On dividing a number by 56, we get 29 as remainder. On dividing the same…
2024
On dividing a number by 56, we get 29 as remainder. On dividing the same number by 8, what will be the remainder?
- A.
7
- B.
5
- C.
9
- D.
2
Show answer & explanation
Correct answer: B
Concept:
If a number N leaves remainder r when divided by d₁, and a smaller divisor d₂ exactly divides d₁ (d₁ is a multiple of d₂), then N divided by d₂ leaves the same remainder as r divided by d₂ — because the multiple-of-d₁ part of N is automatically a multiple of d₂ too, contributing nothing to the remainder.
Application:
Let the number be N. Since N leaves remainder 29 on dividing by 56, write N = 56Q + 29 for some whole number Q.

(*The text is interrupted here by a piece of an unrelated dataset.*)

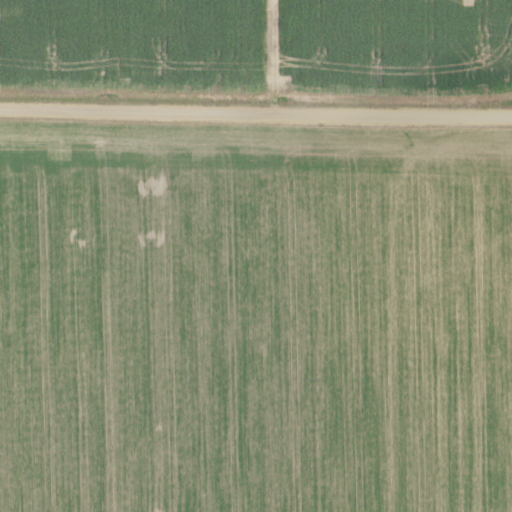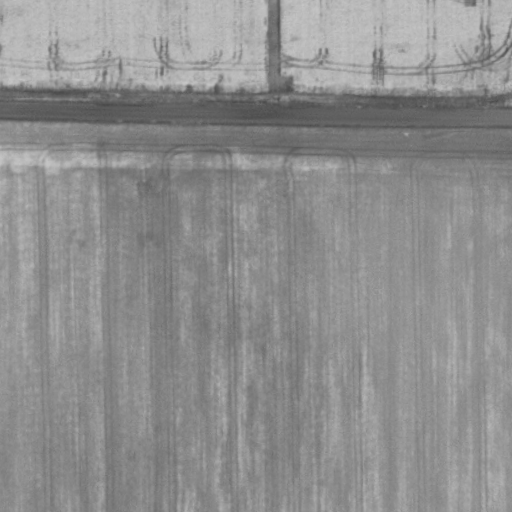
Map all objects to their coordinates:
road: (256, 108)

56 is an exact multiple of 8 (56 = 8 × 7), so 56Q is also an exact multiple of 8 — it leaves remainder 0 when divided by 8.
So the remainder of N on dividing by 8 is the same as the remainder of 29 on dividing by 8.
Divide 29 by 8: 8 × 3 = 24, and 29 − 24 = 5, so 29 divided by 8 gives quotient 3 and remainder 5.
Cross-check:
Take Q = 1, so N = 56 + 29 = 85. Check: 85 divided by 56 gives quotient 1 and remainder 29 (correct). Now divide 85 by 8: 8 × 10 = 80, and 85 − 80 = 5, confirming the remainder is 5.